Le roman dépeint également le quotidien des sportifs de haut niveau dans un milieu qui ne génère pas d’argent; alors que des Kilian M’Bappé se retrouvent multimillionnaires avant 18 ans, les sprinteurs doivent eux avancer l’argent pour tout. Les camps d’entraînement, les billets d’avion pour la Diamond League, les nuits d’hôtel avant les compétitions… Trop fier pour admettre qu’il n’a pas de moyens, Toumany dort dans sa voiture, et le lendemain, court le 400 mètres dans des chronos affolants.
En fil rouge, nous trouvons aussi la relation d’amitié qui se noue entre l’auteur et l’athlète, d’autant que les avocats de Toumany la considèrent d’un mauvais oeil.
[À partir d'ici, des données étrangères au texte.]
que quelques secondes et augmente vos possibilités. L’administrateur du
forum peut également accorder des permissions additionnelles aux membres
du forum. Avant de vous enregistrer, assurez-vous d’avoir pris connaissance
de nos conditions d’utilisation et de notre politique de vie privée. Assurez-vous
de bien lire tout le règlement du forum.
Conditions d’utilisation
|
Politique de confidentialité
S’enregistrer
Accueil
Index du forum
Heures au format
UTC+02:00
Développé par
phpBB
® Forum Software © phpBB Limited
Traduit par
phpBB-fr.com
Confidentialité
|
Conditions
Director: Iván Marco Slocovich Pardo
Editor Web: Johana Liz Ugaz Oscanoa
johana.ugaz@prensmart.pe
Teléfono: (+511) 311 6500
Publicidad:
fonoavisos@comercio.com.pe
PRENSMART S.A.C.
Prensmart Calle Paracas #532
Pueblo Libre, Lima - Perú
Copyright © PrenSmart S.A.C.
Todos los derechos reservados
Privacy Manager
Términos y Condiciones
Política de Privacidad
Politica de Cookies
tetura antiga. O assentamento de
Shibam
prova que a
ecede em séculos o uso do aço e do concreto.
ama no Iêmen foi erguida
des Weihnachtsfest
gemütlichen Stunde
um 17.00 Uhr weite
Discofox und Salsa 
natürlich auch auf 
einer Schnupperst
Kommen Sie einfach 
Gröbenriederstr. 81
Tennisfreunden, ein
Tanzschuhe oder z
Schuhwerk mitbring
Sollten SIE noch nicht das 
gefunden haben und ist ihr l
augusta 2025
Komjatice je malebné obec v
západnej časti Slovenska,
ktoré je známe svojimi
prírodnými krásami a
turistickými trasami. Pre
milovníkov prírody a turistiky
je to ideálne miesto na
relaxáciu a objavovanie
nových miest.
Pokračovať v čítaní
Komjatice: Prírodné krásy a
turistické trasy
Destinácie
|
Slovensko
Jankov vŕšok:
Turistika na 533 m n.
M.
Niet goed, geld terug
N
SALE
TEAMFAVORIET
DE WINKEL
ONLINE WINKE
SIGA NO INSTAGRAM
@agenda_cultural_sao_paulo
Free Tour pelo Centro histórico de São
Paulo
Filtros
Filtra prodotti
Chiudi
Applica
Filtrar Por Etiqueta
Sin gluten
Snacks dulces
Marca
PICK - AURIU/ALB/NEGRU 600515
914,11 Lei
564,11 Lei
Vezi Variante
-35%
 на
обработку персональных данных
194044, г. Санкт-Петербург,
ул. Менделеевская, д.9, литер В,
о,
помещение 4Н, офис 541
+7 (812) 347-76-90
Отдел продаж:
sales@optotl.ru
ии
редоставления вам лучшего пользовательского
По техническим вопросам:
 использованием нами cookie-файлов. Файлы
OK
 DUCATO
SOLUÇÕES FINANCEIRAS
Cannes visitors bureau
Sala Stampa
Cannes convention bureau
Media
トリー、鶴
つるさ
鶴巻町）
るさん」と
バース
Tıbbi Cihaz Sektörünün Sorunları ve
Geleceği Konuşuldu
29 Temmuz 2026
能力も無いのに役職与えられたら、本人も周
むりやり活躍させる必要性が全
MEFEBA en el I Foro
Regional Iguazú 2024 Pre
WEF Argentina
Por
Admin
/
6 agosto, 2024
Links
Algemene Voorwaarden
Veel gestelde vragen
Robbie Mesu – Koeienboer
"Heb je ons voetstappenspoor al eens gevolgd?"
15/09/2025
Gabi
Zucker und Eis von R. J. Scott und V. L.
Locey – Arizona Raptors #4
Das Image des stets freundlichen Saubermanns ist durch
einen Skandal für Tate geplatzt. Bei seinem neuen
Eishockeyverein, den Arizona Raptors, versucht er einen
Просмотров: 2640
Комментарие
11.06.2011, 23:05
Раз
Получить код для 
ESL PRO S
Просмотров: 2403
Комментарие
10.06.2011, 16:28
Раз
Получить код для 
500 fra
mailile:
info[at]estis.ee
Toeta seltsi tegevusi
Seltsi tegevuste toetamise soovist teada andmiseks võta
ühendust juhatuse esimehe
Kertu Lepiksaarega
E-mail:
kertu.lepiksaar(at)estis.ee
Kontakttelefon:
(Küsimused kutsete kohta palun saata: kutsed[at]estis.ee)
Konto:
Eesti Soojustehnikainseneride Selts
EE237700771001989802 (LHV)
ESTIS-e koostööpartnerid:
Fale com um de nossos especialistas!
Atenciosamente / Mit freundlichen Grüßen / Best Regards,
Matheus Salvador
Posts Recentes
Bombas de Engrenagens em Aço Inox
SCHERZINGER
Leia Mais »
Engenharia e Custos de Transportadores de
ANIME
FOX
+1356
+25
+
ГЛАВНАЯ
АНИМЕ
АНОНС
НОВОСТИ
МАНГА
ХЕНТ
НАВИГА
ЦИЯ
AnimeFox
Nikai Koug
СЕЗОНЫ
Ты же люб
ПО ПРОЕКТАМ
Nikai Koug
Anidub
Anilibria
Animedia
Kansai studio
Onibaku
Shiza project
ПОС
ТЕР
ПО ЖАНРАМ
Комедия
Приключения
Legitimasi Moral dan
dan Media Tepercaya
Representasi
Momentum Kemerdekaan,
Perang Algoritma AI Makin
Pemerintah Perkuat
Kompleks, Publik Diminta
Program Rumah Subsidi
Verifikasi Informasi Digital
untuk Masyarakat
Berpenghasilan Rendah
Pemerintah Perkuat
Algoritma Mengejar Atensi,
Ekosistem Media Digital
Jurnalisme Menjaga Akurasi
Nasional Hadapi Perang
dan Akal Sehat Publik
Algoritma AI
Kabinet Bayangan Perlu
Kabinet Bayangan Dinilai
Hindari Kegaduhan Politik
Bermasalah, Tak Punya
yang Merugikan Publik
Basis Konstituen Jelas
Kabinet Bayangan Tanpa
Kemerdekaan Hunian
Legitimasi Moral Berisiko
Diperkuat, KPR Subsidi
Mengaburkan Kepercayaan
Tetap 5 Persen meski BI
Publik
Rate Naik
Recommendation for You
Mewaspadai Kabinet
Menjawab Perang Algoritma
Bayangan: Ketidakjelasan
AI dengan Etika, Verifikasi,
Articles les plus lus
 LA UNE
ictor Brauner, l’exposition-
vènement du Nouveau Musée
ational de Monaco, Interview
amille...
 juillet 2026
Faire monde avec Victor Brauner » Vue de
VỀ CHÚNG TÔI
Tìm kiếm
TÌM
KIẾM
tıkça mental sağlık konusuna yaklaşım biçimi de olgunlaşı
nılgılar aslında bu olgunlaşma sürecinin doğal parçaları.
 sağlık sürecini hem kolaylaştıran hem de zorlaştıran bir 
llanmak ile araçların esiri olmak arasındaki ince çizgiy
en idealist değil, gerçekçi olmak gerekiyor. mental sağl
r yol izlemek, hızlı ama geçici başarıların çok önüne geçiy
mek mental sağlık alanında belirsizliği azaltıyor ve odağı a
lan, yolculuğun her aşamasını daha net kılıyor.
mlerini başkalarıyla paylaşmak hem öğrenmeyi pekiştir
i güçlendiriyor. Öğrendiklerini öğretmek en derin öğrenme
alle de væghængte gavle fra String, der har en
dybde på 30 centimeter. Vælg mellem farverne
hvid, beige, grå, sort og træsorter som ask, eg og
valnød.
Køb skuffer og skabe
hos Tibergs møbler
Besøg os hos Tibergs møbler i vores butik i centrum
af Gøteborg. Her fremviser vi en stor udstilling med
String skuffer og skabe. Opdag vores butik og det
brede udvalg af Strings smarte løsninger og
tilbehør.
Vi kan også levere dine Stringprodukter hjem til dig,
Mathieu souhaite à tout prix que le sprinteur s’en sorte, ne récidive pas. Le lecteur aussi. C’est cet espoir de rédemption qui rend le roman si prenant et palpitant. A tout moment, on espère voir ce jeune talent se ranger, sortir, renouer avec ses rêves de médaille. Est-ce là le dénouement final du livre ? Pour le savoir, je ne peux que vous conseiller de le lire de toute urgence.